What the task requires – Continue the article about the Virginia Polo Club's 70th anniversary, starting right after its last sentence.

Selected text –
-*-*-
Hoos and Hooves: Virginia Polo Turns 70

April 5, 2023 By Matt Kelly, mkelly@virginia.edu Matt Kelly, mkelly@virginia.edu

It started in 1953 as a rag-tag collection of polo devotees. Now, seven decades later, the Virginia Polo Club has evolved into a well-oiled, student-run group of national intercollegiate champions.

The University of Virginia players and ponies will defend that title April 13 and 15 in Charlottesville, during a year when the Virginia Polo Club celebrates its platinum anniversary. On April 13, the women’s semifinals will be held at 10 a.m. and the men’s semifinals at 4 p.m. On April 15, the women’s final will be at 10 a.m. and the men’s final at noon.

To some, polo might look like hockey on horseback. Two teams of three riders each pursue an inflated white ball the size of a large grapefruit, striking at it with long-handled mallets while their horses gallop around a 400- by 150-foot arena.
-*-*-
Dataset entries –
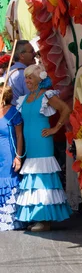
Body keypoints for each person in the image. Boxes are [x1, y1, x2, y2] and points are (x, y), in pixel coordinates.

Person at [15, 63, 72, 232]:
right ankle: (39, 216)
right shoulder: (24, 98)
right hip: (30, 145)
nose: (27, 81)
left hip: (42, 143)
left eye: (30, 77)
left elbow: (65, 109)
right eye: (26, 77)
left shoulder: (47, 96)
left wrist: (56, 128)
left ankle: (45, 219)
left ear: (39, 79)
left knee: (43, 179)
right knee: (33, 180)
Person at [0, 85, 24, 231]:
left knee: (6, 181)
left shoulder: (13, 112)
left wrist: (18, 157)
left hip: (8, 153)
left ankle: (8, 218)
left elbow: (20, 135)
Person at [9, 40, 36, 105]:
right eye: (31, 51)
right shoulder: (24, 74)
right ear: (22, 56)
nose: (35, 53)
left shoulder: (10, 71)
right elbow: (32, 101)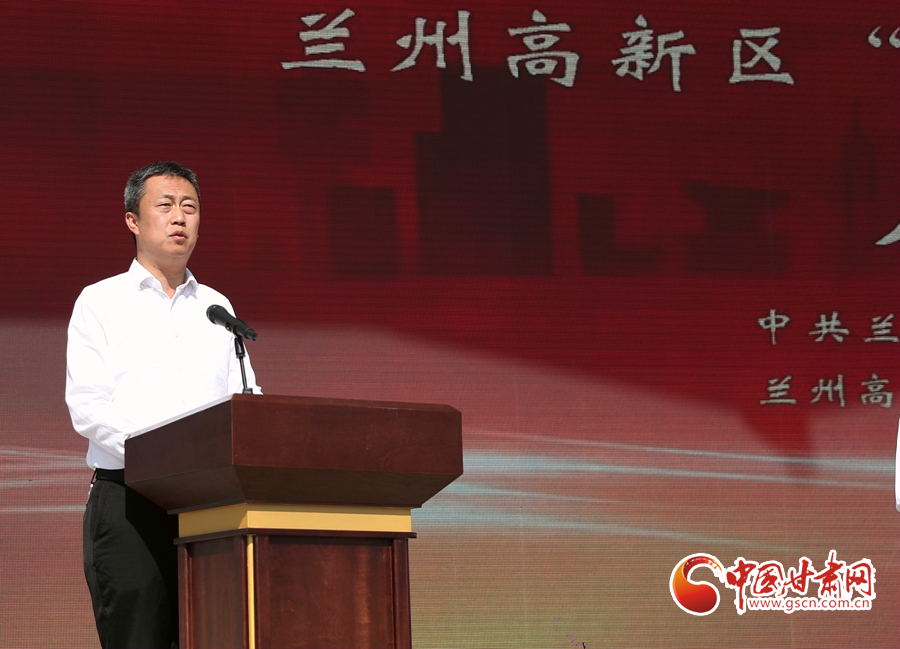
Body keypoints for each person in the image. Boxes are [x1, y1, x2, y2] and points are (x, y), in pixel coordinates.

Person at [66, 161, 261, 648]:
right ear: (132, 220)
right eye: (166, 205)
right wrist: (164, 462)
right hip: (131, 502)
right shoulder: (100, 301)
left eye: (190, 207)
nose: (180, 217)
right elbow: (88, 406)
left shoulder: (217, 307)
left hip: (212, 504)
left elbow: (246, 400)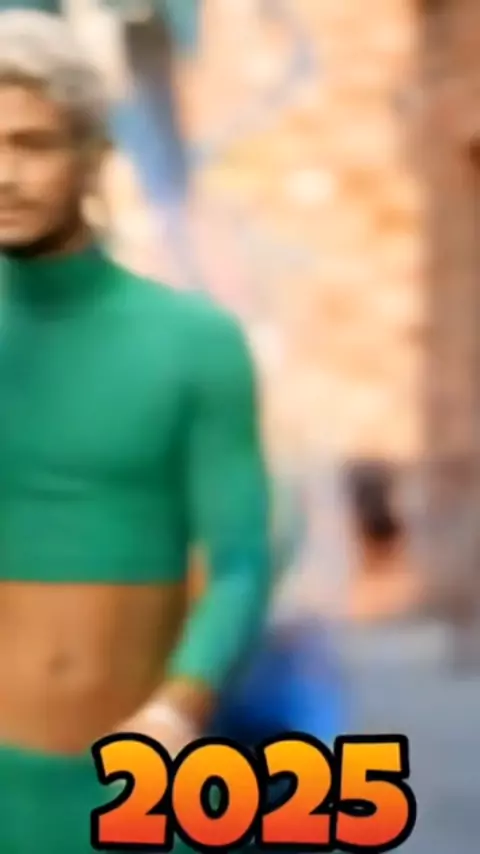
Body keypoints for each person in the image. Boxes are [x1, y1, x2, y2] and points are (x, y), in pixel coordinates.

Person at [0, 10, 271, 854]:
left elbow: (240, 561)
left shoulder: (193, 342)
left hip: (137, 787)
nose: (4, 174)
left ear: (93, 153)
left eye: (33, 144)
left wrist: (179, 709)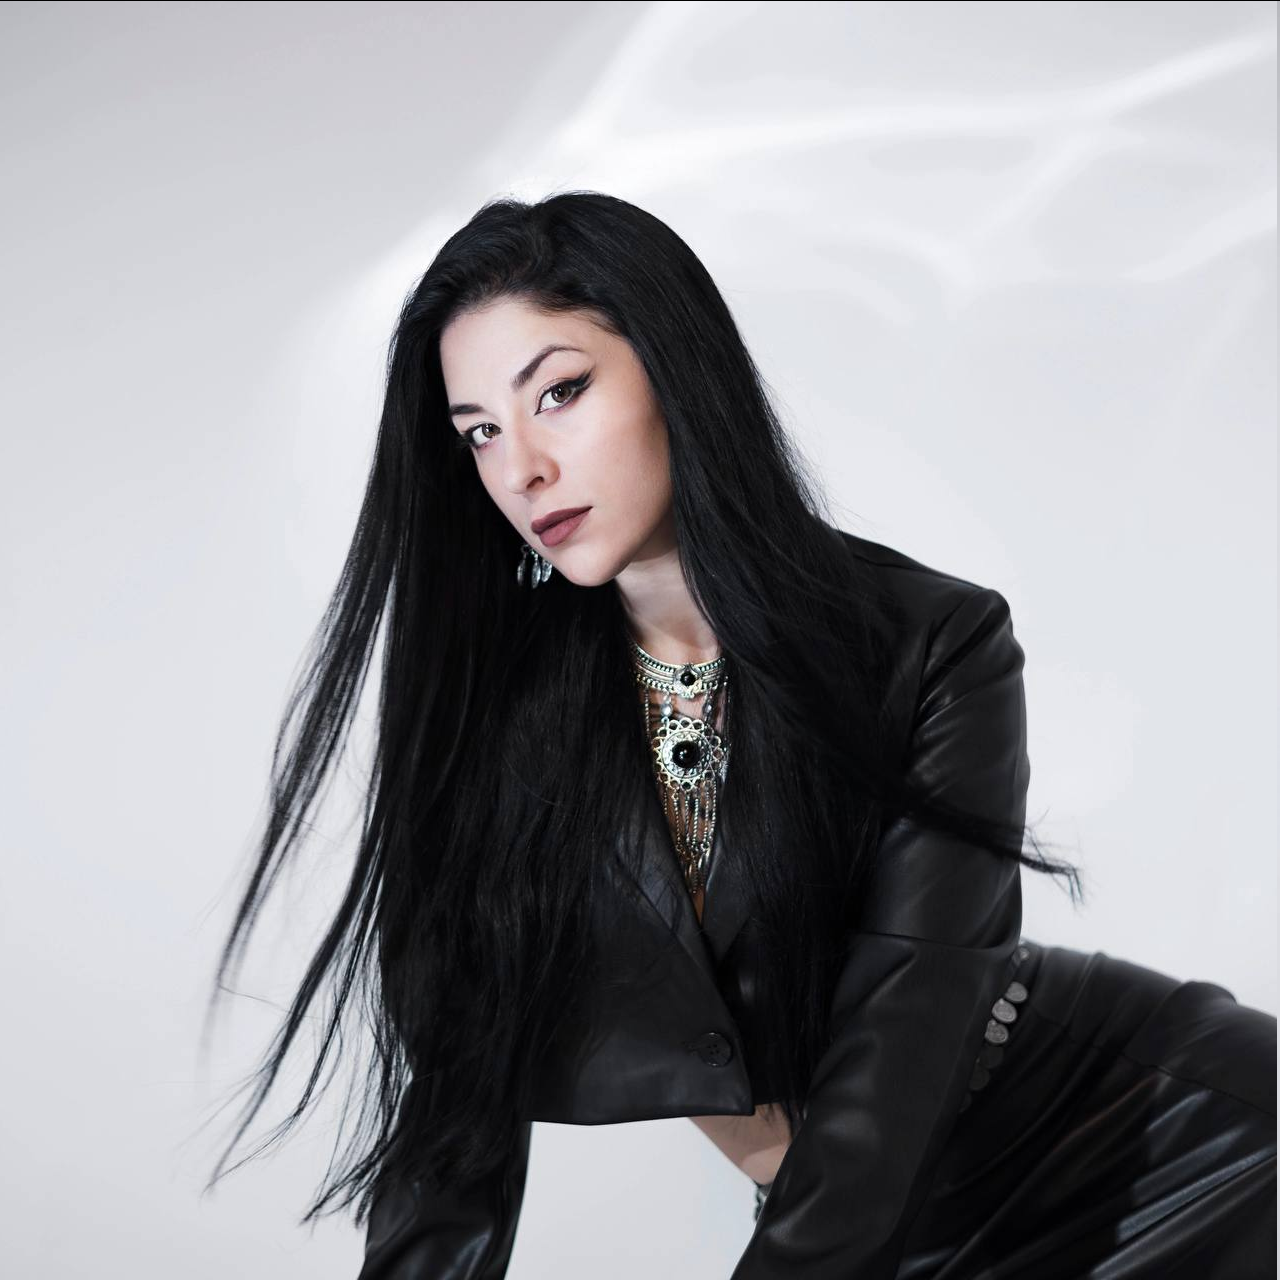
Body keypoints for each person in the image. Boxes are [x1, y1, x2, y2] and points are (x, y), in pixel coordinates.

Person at [205, 192, 1276, 1278]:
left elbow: (899, 1049)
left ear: (676, 370)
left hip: (1172, 1143)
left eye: (559, 393)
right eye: (479, 431)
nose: (519, 468)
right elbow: (455, 1111)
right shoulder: (501, 709)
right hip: (863, 1230)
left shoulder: (928, 643)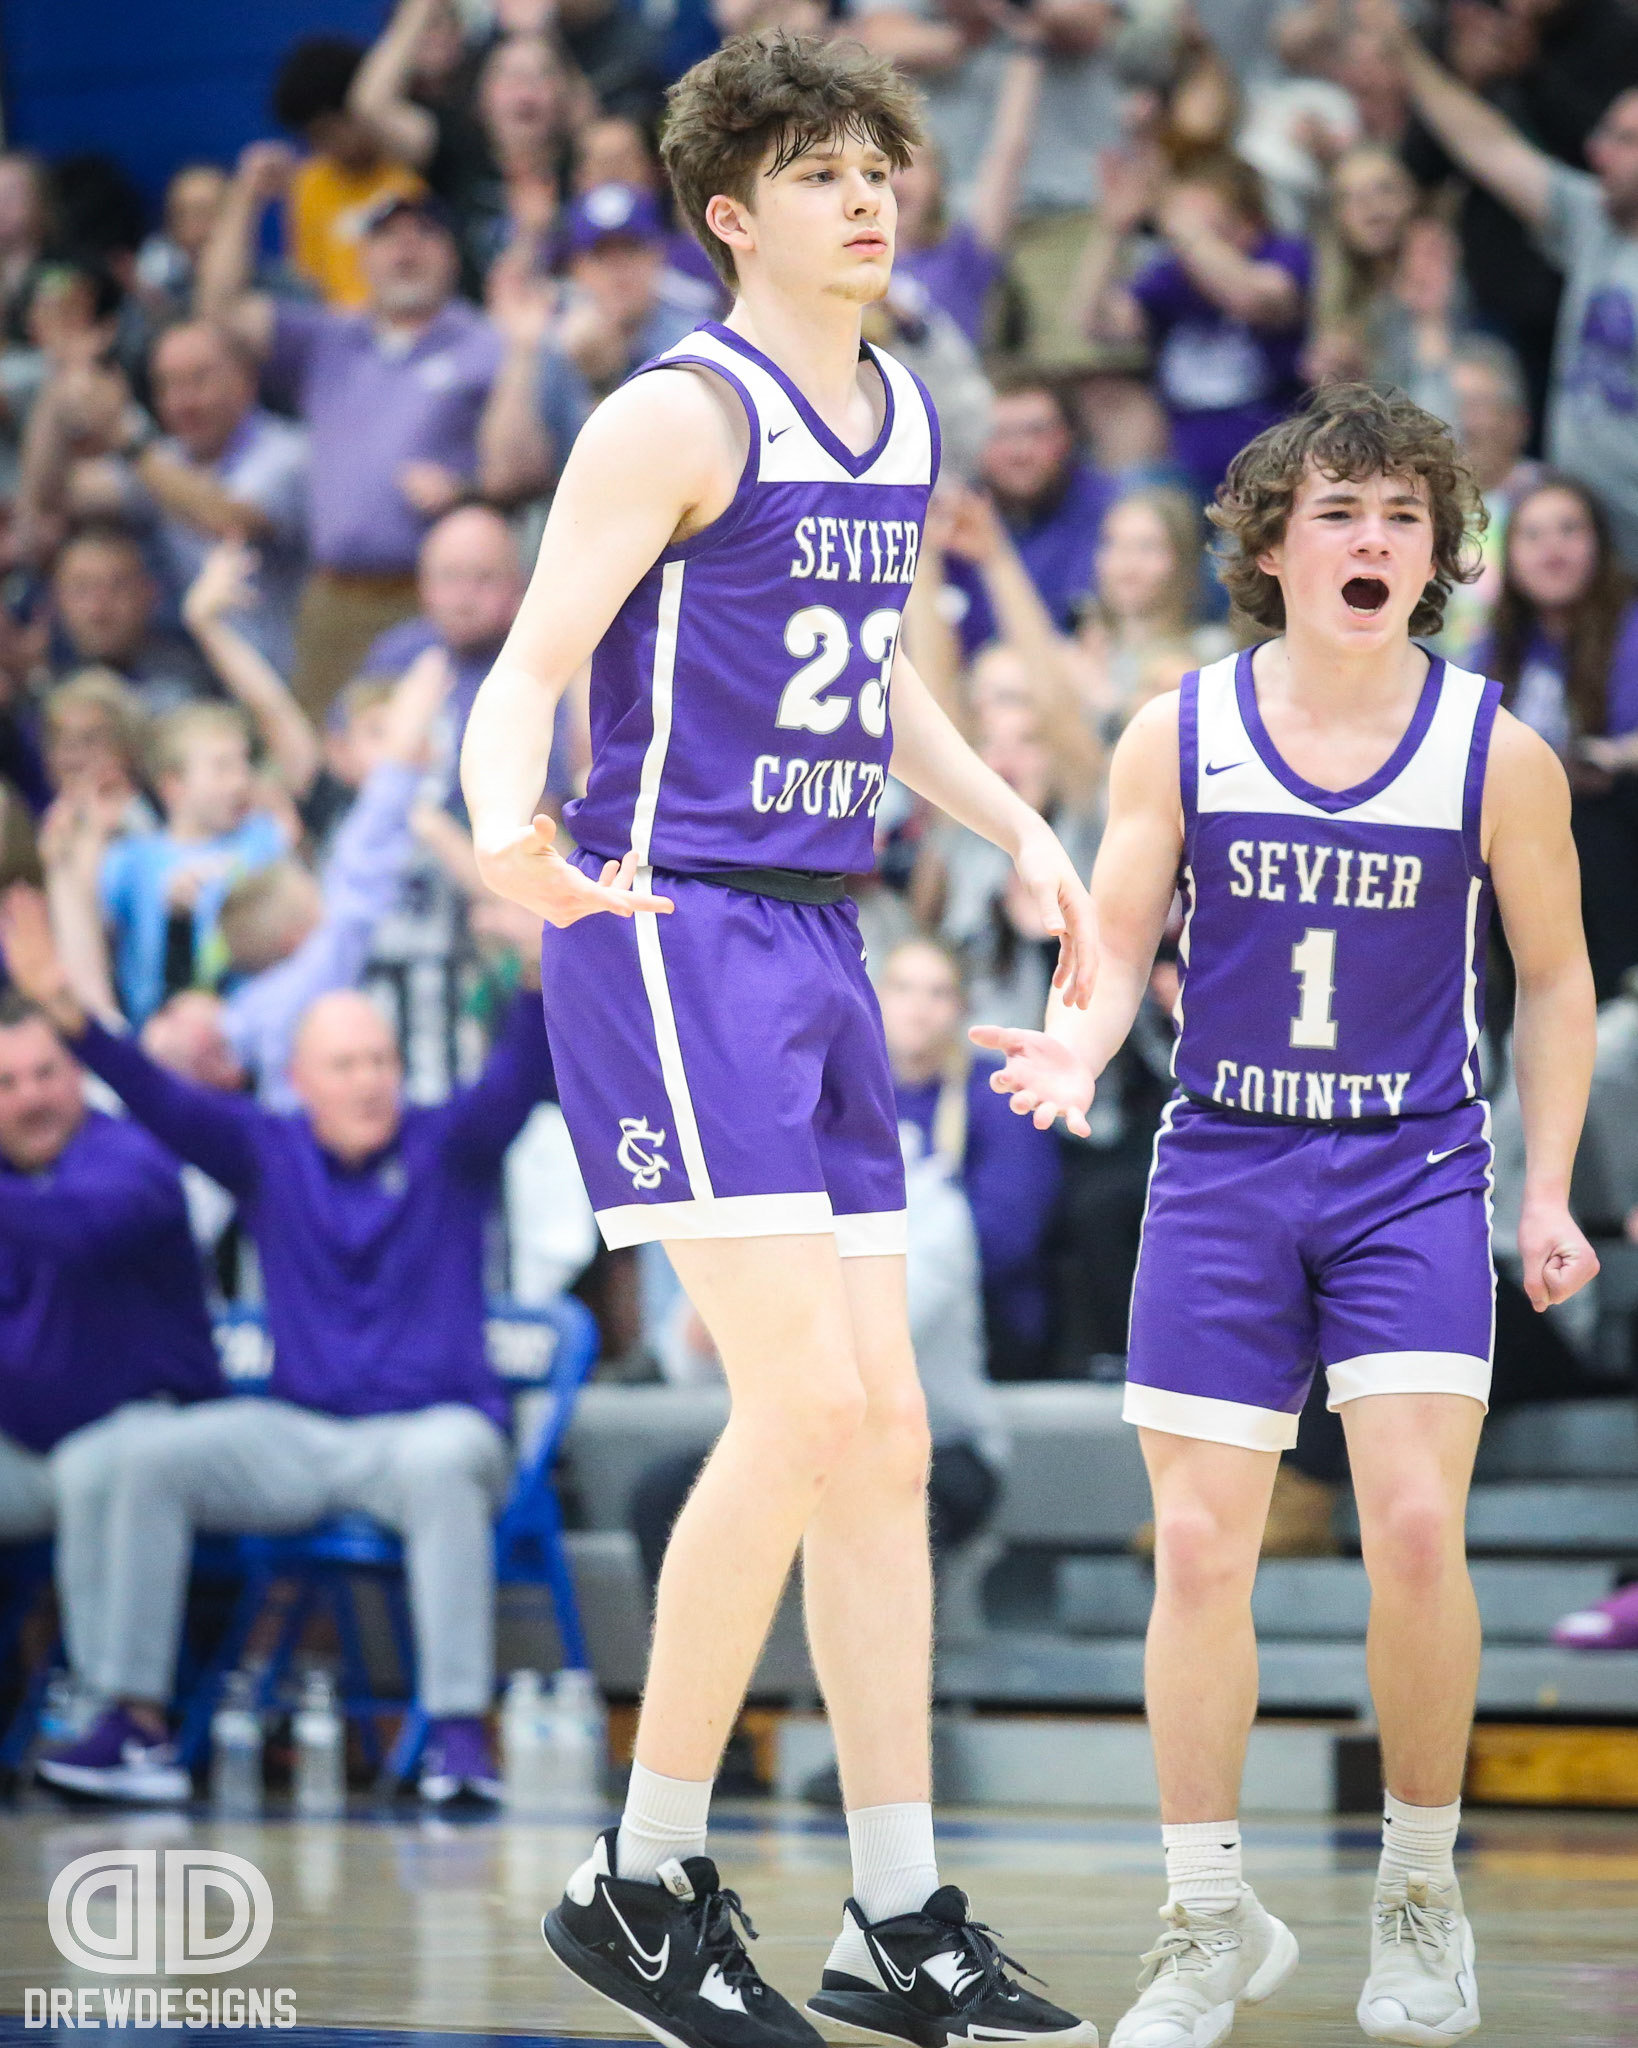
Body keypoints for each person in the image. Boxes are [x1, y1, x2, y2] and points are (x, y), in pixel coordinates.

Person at [459, 31, 1097, 2048]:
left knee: (886, 1437)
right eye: (820, 173)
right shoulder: (675, 411)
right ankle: (637, 1876)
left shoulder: (899, 411)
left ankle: (896, 1919)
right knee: (807, 1407)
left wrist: (1015, 823)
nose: (867, 196)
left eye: (876, 166)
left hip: (823, 925)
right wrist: (509, 834)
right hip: (670, 927)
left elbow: (874, 672)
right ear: (732, 214)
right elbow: (527, 665)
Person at [975, 383, 1598, 2046]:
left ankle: (1417, 1889)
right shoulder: (1174, 732)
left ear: (1436, 551)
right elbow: (1113, 942)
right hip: (1224, 1166)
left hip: (1408, 1167)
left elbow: (1554, 978)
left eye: (1402, 515)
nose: (1372, 539)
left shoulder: (1494, 751)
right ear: (1269, 547)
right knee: (1193, 1547)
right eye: (1339, 512)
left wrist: (1544, 1186)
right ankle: (1201, 1919)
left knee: (1414, 1528)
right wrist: (1073, 1048)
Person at [0, 885, 556, 1808]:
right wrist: (67, 1013)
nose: (368, 1080)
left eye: (380, 1060)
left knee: (445, 1459)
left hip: (428, 1431)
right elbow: (156, 1096)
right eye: (344, 1064)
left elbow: (518, 1077)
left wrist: (536, 970)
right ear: (299, 1081)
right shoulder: (266, 1151)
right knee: (141, 1459)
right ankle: (134, 1724)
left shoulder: (449, 1145)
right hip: (298, 1437)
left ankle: (457, 1735)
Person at [0, 990, 223, 1802]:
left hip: (152, 1423)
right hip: (31, 1446)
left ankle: (131, 1725)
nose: (30, 1097)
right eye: (7, 1083)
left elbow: (73, 1233)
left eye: (45, 1074)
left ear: (78, 1078)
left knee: (110, 1462)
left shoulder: (134, 1158)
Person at [198, 166, 511, 716]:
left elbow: (532, 468)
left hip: (435, 603)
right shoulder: (328, 338)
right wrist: (245, 197)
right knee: (318, 750)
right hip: (334, 598)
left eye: (424, 233)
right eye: (386, 236)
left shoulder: (487, 344)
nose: (405, 249)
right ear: (362, 257)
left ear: (451, 253)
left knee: (427, 747)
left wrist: (468, 491)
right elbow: (220, 313)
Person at [1373, 2, 1638, 566]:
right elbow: (1487, 146)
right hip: (1586, 538)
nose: (1597, 151)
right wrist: (1403, 50)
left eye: (1624, 139)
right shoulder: (1596, 223)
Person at [1477, 471, 1638, 998]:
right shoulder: (1500, 641)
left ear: (1599, 542)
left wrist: (1611, 756)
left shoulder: (1630, 621)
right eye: (1533, 534)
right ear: (1511, 555)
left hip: (1610, 817)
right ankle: (1502, 1011)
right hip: (1525, 822)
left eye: (1569, 530)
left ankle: (1613, 997)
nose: (1553, 549)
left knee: (1580, 808)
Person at [1078, 149, 1312, 503]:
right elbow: (1095, 322)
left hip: (1276, 466)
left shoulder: (1283, 253)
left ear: (1244, 217)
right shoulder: (1174, 275)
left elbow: (1252, 300)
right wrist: (1112, 230)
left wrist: (1175, 220)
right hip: (1187, 470)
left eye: (1201, 217)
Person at [98, 702, 287, 1028]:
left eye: (244, 765)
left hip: (255, 1019)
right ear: (174, 785)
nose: (240, 781)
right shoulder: (129, 860)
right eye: (222, 768)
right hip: (161, 1028)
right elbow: (100, 943)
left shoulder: (264, 838)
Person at [272, 35, 428, 311]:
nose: (327, 147)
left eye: (331, 131)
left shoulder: (414, 165)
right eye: (314, 137)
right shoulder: (309, 184)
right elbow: (309, 281)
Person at [46, 523, 214, 714]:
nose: (98, 609)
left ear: (149, 595)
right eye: (81, 590)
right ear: (55, 599)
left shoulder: (186, 686)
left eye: (117, 588)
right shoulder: (36, 687)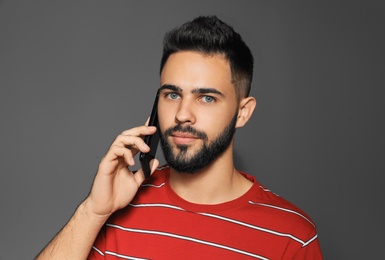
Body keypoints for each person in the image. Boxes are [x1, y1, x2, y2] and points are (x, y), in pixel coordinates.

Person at [37, 15, 323, 259]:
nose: (182, 114)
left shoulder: (291, 237)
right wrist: (93, 211)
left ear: (243, 112)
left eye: (207, 98)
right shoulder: (119, 207)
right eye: (172, 94)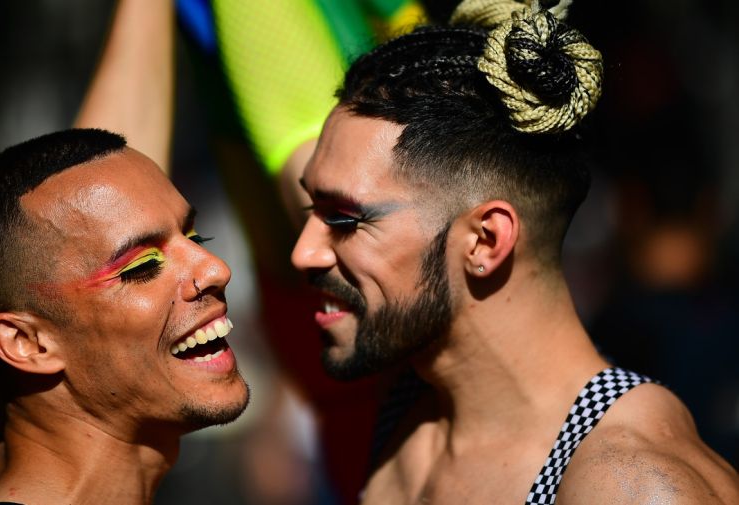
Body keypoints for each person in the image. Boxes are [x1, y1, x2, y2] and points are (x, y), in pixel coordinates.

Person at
-*-*-
Written answer –
It is a combination of gamesmanship and horsemanship as the rider working with the horse follows the ball, eyes opponents and keeps in constant communication with teammates as the ball sometimes gets lost in a tangle of legs and dust.

“Polo gets tagged with being elitist,” said Robert Rinehart, an alumni polo player and local resident who’s still involved with the club. “UVA Polo is unique and more of a proletariat offering in its affordability and in that everyone is equal when it comes to the work requirements to be a club member. My hope is that UVA students will continue to enjoy the experience and think fondly of it after graduation.”

The club first started on land rented from engineering professor E.J. Oglesby at his Brook Hill Farm. The players scrounged horses where they could and built a ramshackle shed barn with standing stalls to stable their steeds.

Jenny Germroth, a veteran polo player
Jenny Germroth, a veteran polo player and the development coordinator for Virginia Polo, shows boot camp member Tim Brown how to brush a horse. (Photo by Dan Addison, University Communications)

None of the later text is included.